With a device such as this one, you will be able to cut down overgrown patches of weed patches in your garden in no time at all. This tool will also allow you to keep the edges of your lawn crisp, and it’s a convenient and invaluable addition to any gardener’s toolkit.

You’ll find many types that you can choose from, including the corded electric model, the gas-powered model, and the cordless trimmers. No matter which one you choose, there is no denying that a weed eater will take all the hard work and hassle out of maintaining a clean, weed-free garden.

  • Water Your Plants Discriminatory

Also known as drip irrigation, this process is where you only water the plants you want and avoid giving water to weeds in areas where they’re not welcome, such as paths and other un-planted areas.

Being able to water only the plants you want as opposed to everything, including the weeds, may mean more painstaking accuracy during watering, but your efforts to deprive the weeds of water will pay off over time.

One strategy you could use is to place a drip or soaker hose underneath the mulch to effectively irrigate plants while leaving the weeds thirsty. By depriving them of water, you reduce their seed germination by up to two thirds.

  • Reduce Open Space

For soil that is rich in nutrients and drains well, it’s always a good idea to get rid of open garden space wherever you can in order to cut down on weed growth. You can do this by positioning your plants closer together to choke out weeds emerging from the soil by shading them from the sun.

Minding the gaps between your plants is most effective when planned from the get-go. Rather than having scatterings of plants here and there in your garden, a better plan is to design with mass plantings and even drifts of plants that are closely spaced.

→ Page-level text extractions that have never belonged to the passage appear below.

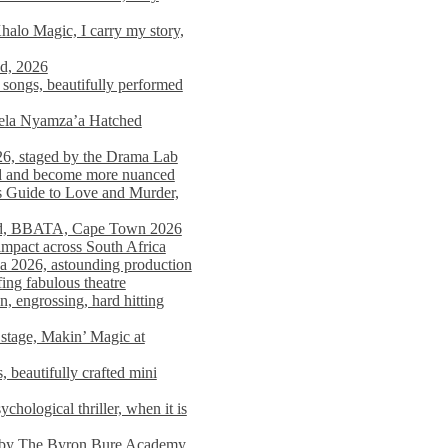
alo Magic, I carry my story,
nd, 2026
songs, beautifully performed
mela Nyamza’a Hatched
26, staged by the Drama Lab
ed and become more nuanced
s Guide to Love and Murder,
rld, BBATA, Cape Town 2026
 impact across South Africa
 2026, astounding production
ing fabulous theatre
engrossing, hard hitting
stage, Makin’ Magic at
 beautifully crafted mini
ological thriller, when it is
d by The Byron Bure Academy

  • Keep Your Edges Trimmed

Have you ever noticed that a lot of weeds tend to collect at your garden or yard edges? By keeping your edges mowed, you will be better able to prevent weed invasions. However, it’s almost impossible to do a great job when using a lawnmower on your lawn edges, around posts, along fence lines, and close to your planting beds.

For these areas, you can use a trimmer that will more easily get to the weeds. Most trimmers are particularly useful for this type of job, especially if heavy rugged weeds have grown in.

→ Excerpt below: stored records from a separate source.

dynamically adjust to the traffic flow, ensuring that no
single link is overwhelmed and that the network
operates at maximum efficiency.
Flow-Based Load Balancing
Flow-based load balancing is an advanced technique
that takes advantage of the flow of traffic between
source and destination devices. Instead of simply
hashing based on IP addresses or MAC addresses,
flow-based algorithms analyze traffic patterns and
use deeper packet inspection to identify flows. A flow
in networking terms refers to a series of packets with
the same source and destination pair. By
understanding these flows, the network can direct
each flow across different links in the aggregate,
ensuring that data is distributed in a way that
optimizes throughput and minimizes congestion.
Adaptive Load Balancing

  • Minimize Soil Disruption

Many gardeners believe that turning your soil at night helps to control weeds. However, according to research, weeds are stimulated to grow by sudden flashes of light. And that’s exactly what you’re giving them by turning your garden soil over during the daytime.

For this reason, it’s believed that turning the soil in the dark reduces weed germination. But while turning the soil at night might work, if you are unable to fully remove all the roots, your cultivation may do more harm than good

Although all this sounds like a great idea for those who love working at dusk, dawn or under the full moon, there is another school of thought that might benefit you. Some experts advise that it’s best to preserve natural soil layers as they are in order to help avoid exposing dormant weed seeds to air and light, thereby awakening them.

  • Plant Cover Crops

There are a lot of cover crops that you can plant that spread rather easily, such as wheat, barley, clover, and so on. These plants are generally beneficial and can be used in some situations as cover crops for blocking weeds.

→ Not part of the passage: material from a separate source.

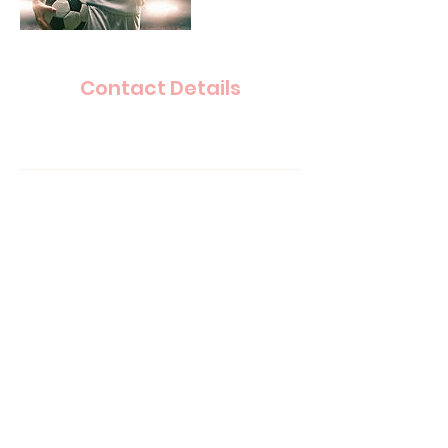
Contact Details
paulwknowles@gmail.com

An alternative to this method is to simply let the weeds grow…temporarily. By encouraging weeds to grow prior to planting your garden, you make it easier for you to get rid of them before planting your own crops.

All you have to do is to lay several sheets of clear plastic all over your garden during early spring in order to warm the soil for the weeds to germinate. When the weeds have grown a few inches above the ground, you can then pull them out – roots and stem, before moving your own plants into the garden.


As you’ve seen, there are many different strategies you can use to get rid of stubborn, unwanted plants from your garden without having to resort to dangerous chemicals. Choose from among hoes, hands, an electric weed eater, mulch, and any of the other effective strategies outlined in this article and you have a weed-free garden in no time!